* **Data provided**:
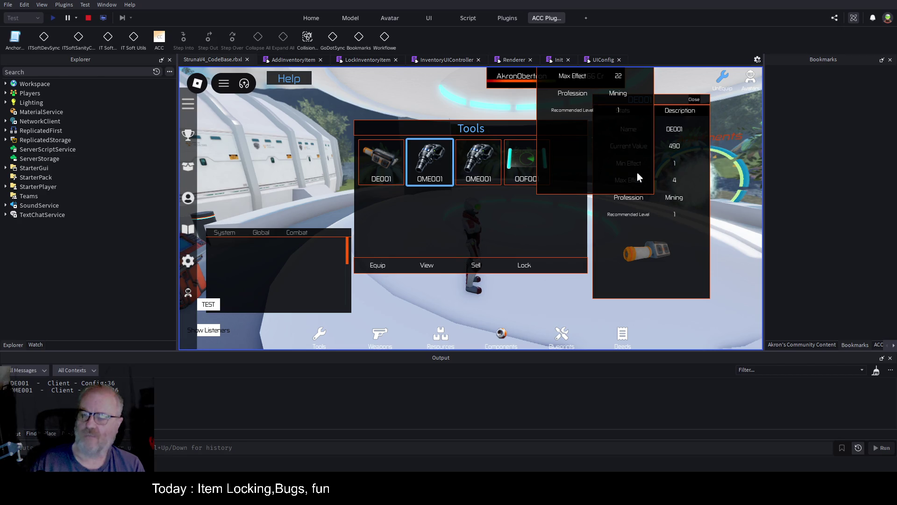
Drag the Tools window and both details panels apart to reveal the overlapping panels
mouse_move(635, 136)
mouse_down()
mouse_move(642, 265)
mouse_move(620, 213)
mouse_up()
mouse_move(536, 199)
mouse_down()
mouse_move(570, 221)
mouse_move(487, 206)
mouse_move(496, 195)
mouse_up()
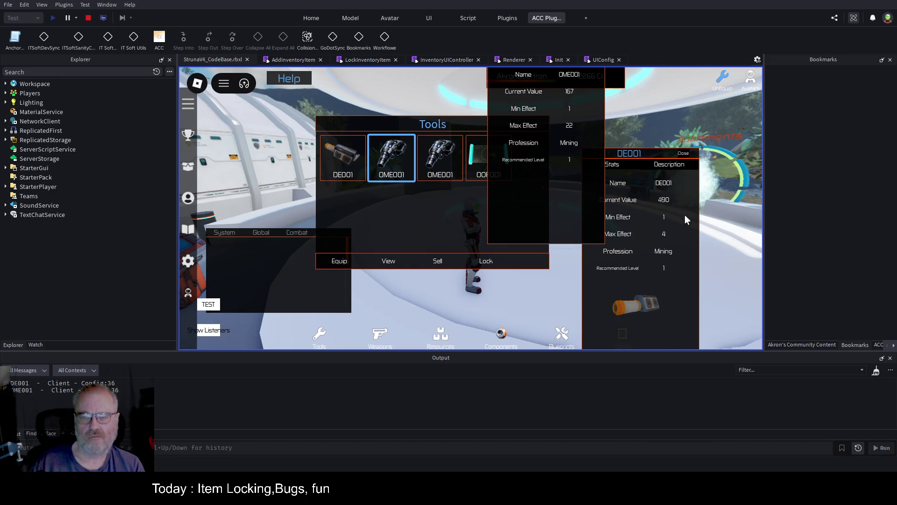
drag(685, 215, 748, 153)
mouse_move(576, 239)
mouse_down()
mouse_move(649, 282)
mouse_move(655, 310)
mouse_up()
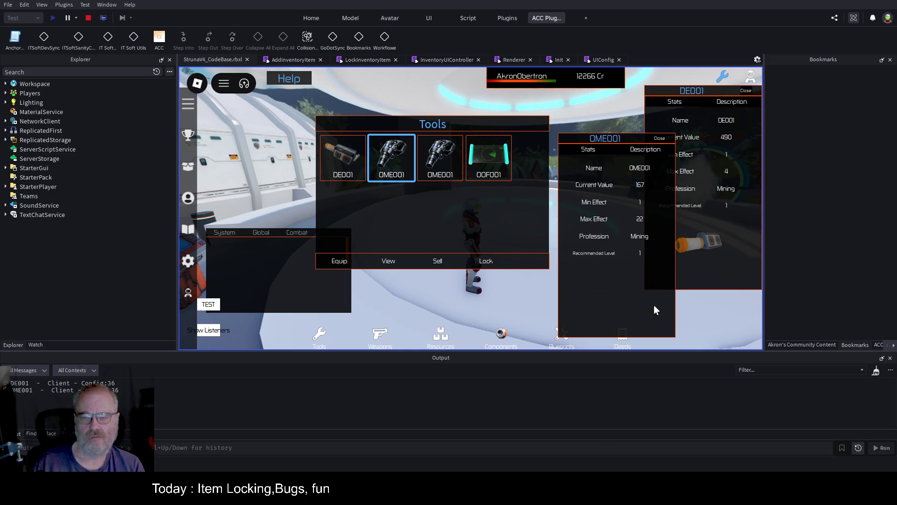
drag(655, 304, 641, 269)
drag(749, 268, 743, 284)
mouse_move(612, 277)
mouse_down()
mouse_move(590, 205)
mouse_move(593, 152)
mouse_move(611, 167)
mouse_up()
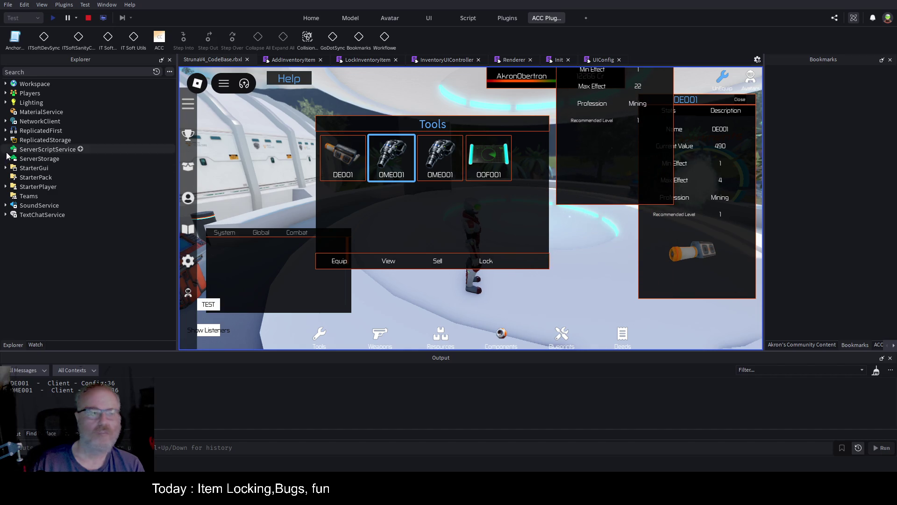
Expand Players > player > PlayerGui > Common > InventoryUI > SGUI_Inventory in Explorer
click(6, 93)
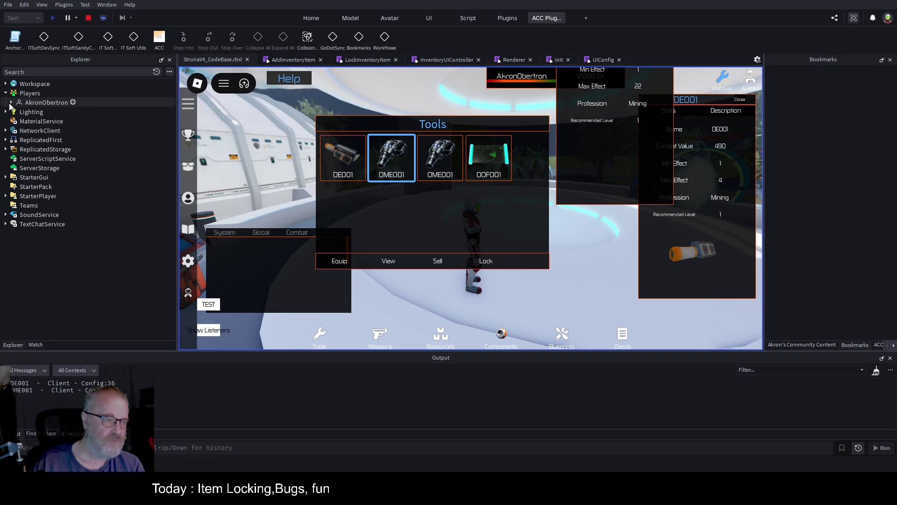
click(10, 103)
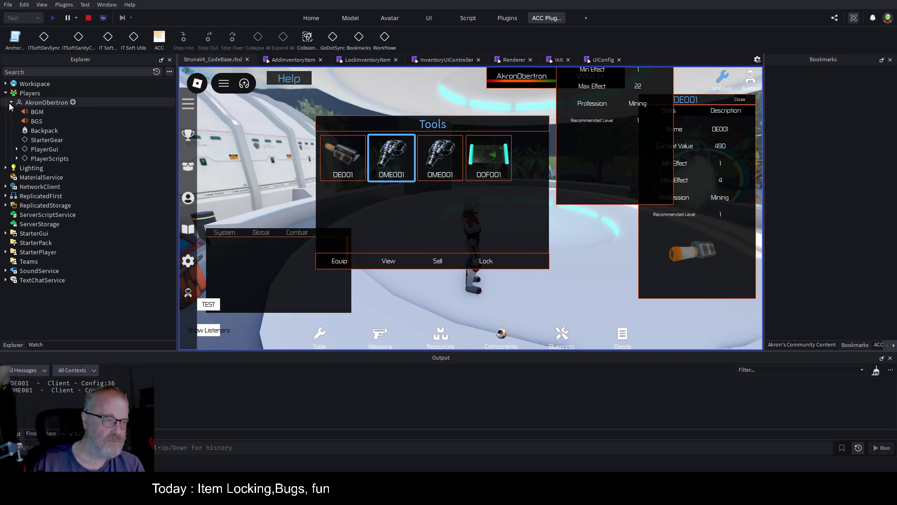
click(17, 149)
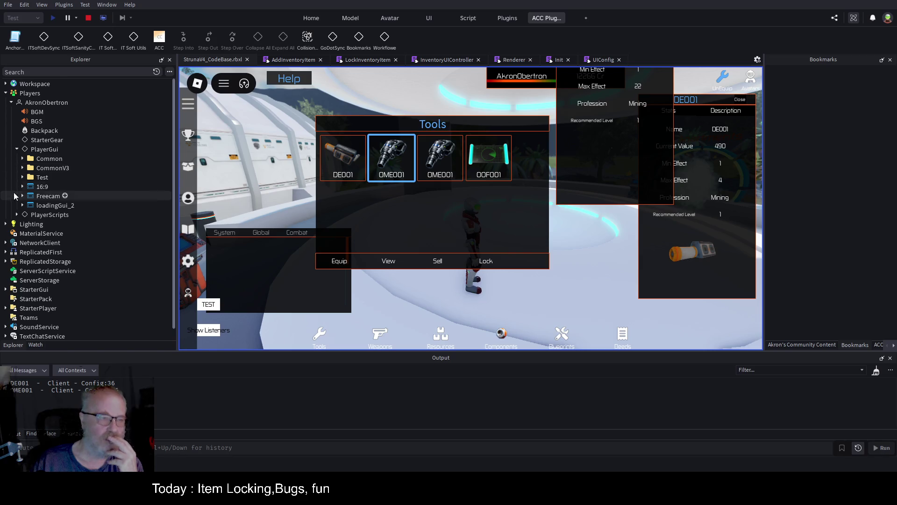
click(23, 158)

* **Task prompt**: Only an exact copy of the records counts as an answer. Leave out the images.

* **Result of this exercise**:
Drag the Tools window and both details panels apart to reveal the overlapping panels
mouse_move(635, 136)
mouse_down()
mouse_move(642, 265)
mouse_move(620, 213)
mouse_up()
mouse_move(536, 199)
mouse_down()
mouse_move(570, 221)
mouse_move(487, 206)
mouse_move(496, 195)
mouse_up()
drag(685, 215, 748, 153)
mouse_move(576, 239)
mouse_down()
mouse_move(649, 282)
mouse_move(655, 310)
mouse_up()
drag(655, 304, 641, 269)
drag(749, 268, 743, 284)
mouse_move(612, 277)
mouse_down()
mouse_move(590, 205)
mouse_move(593, 152)
mouse_move(611, 167)
mouse_up()
Expand Players > player > PlayerGui > Common > InventoryUI > SGUI_Inventory in Explorer
click(6, 93)
click(10, 103)
click(17, 149)
click(23, 158)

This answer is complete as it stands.